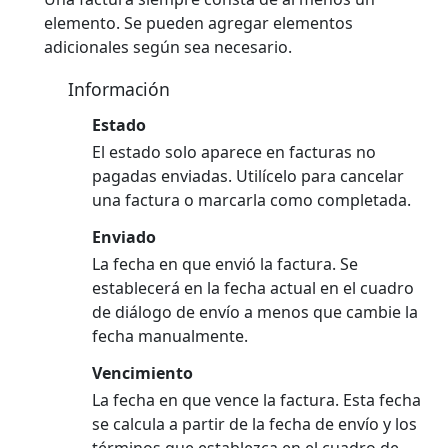
elemento. Se pueden agregar elementos
adicionales según sea necesario.
Información
Estado
El estado solo aparece en facturas no
pagadas enviadas. Utilícelo para cancelar
una factura o marcarla como completada.
Enviado
La fecha en que envió la factura. Se
establecerá en la fecha actual en el cuadro
de diálogo de envío a menos que cambie la
fecha manualmente.
Vencimiento
La fecha en que vence la factura. Esta fecha
se calcula a partir de la fecha de envío y los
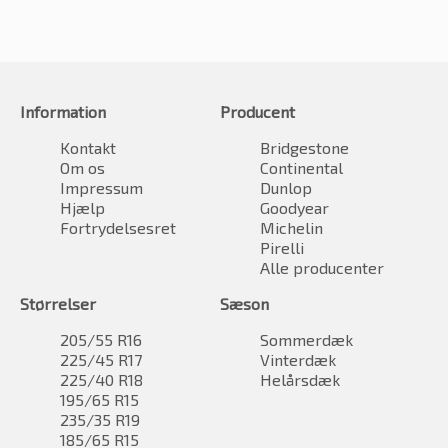
Information
Producent
Kontakt
Bridgestone
Om os
Continental
Impressum
Dunlop
Hjælp
Goodyear
Fortrydelsesret
Michelin
Pirelli
Alle producenter
Størrelser
Sæson
205/55 R16
Sommerdæk
225/45 R17
Vinterdæk
225/40 R18
Helårsdæk
195/65 R15
235/35 R19
185/65 R15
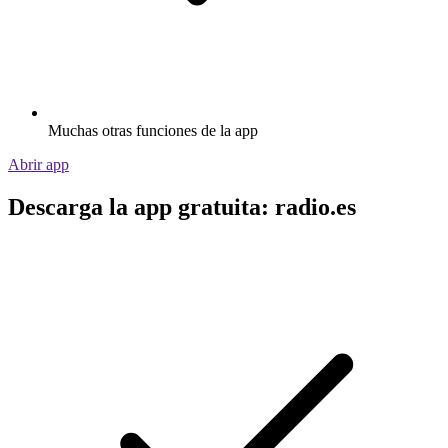
Muchas otras funciones de la app
Abrir app
Descarga la app gratuita: radio.es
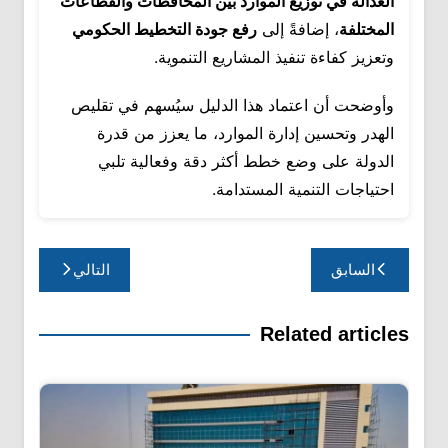
العدالة في توزيع الموارد بين المحافظات والقطاعات
المختلفة
، إضافةً إلى
رفع جودة التخطيط الحكومي
وتعزيز كفاءة تنفيذ المشاريع التنموية.
وأوضحت أن اعتماد هذا الدليل سيُسهم في تقليص
الهدر وتحسين إدارة الموارد، ما يعزز من قدرة
الدولة على وضع خطط أكثر دقة وفعالية تلبي
احتياجات التنمية المستدامة.
تصفّح
السابق
التالي
المقالات
Related articles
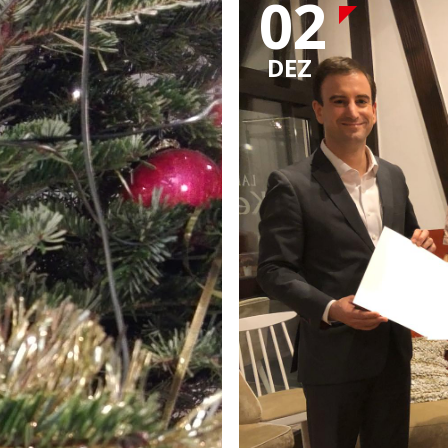
02
DEZ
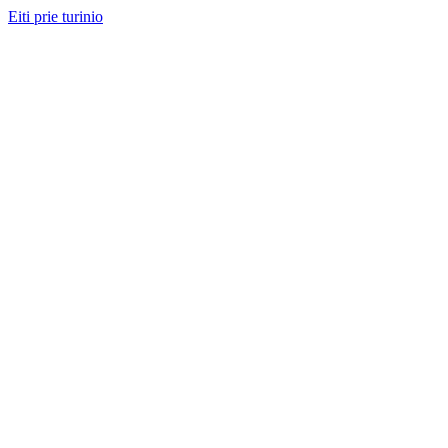
Eiti prie turinio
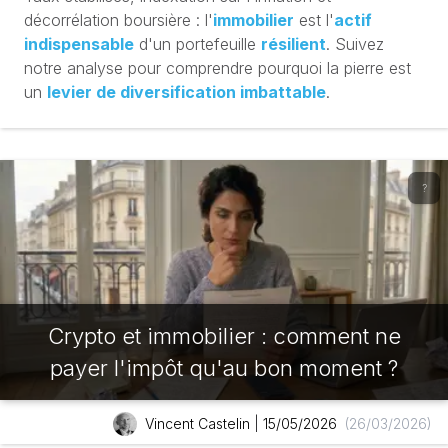
décorrélation boursière : l'
immobilier
est l'
actif
indispensable
d'un portefeuille
résilient
. Suivez
notre analyse pour comprendre pourquoi la pierre est
un
levier de diversification imbattable
.
?
Crypto et immobilier : comment ne
payer l'impôt qu'au bon moment ?
Vincent Castelin
|
15/05/2026
(26/03/2026)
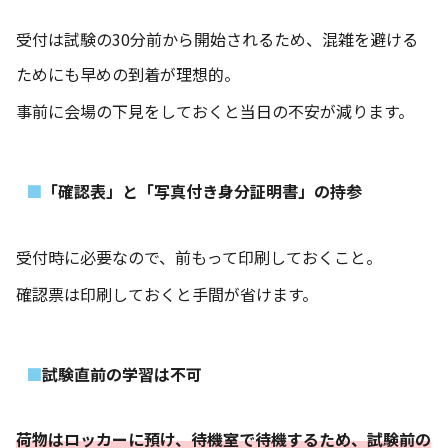
受付は試験の30分前から開始されるため、混雑を避ける
ためにも早めの到着が理想的。
事前に会場の下見をしておくと当日の不安が減ります。
「確認表」と「写真付き身分証明書」の持参
受付時に必要なので、前もって印刷しておくこと。
確認票は印刷しておくと手間が省けます。
試験直前の学習は不可
荷物はロッカーに預け、待機室で待機するため、試験前の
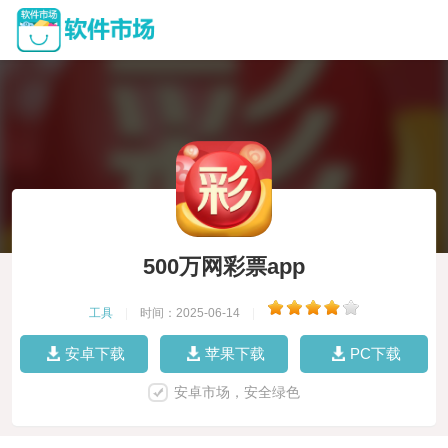
500万网彩票app
工具
|
时间：2025-06-14
|
安卓下载
苹果下载
PC下载
安卓市场，安全绿色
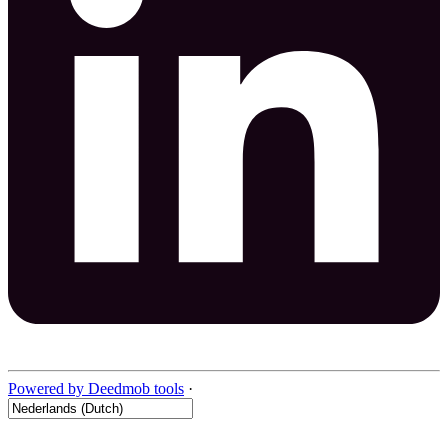
Powered by Deedmob tools
·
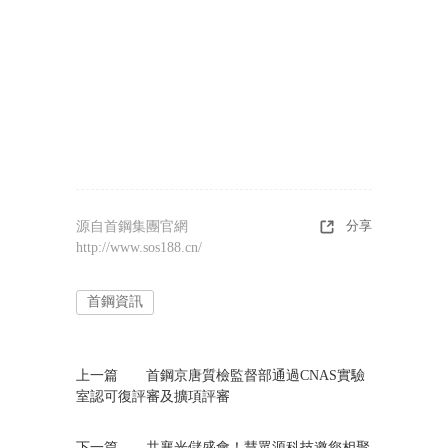
分享
源自首鋼集團官網
http://www.sos188.cn/
首鋼資訊
上一篇
首鋼京唐質檢監督部通過CNAS實驗
室認可復評審及擴項評審
下一篇
共襄光儲盛會！慧眾源科技邀您相聚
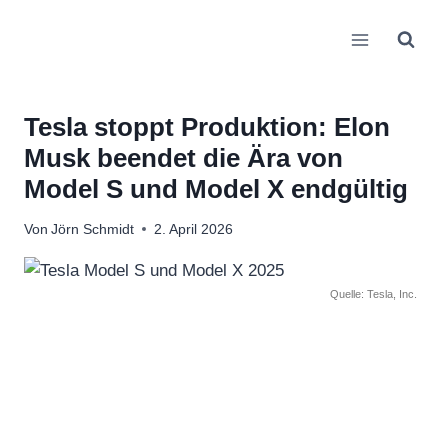
Zum
Inhalt
springen
Tesla stoppt Produktion: Elon
Musk beendet die Ära von
Model S und Model X endgültig
Von
Jörn Schmidt
2. April 2026
Quelle: Tesla, Inc.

• Assigned task:
Across the listing above, tally the lines that include "Tesla". Only the total is wanted.

• Exercise solution:
2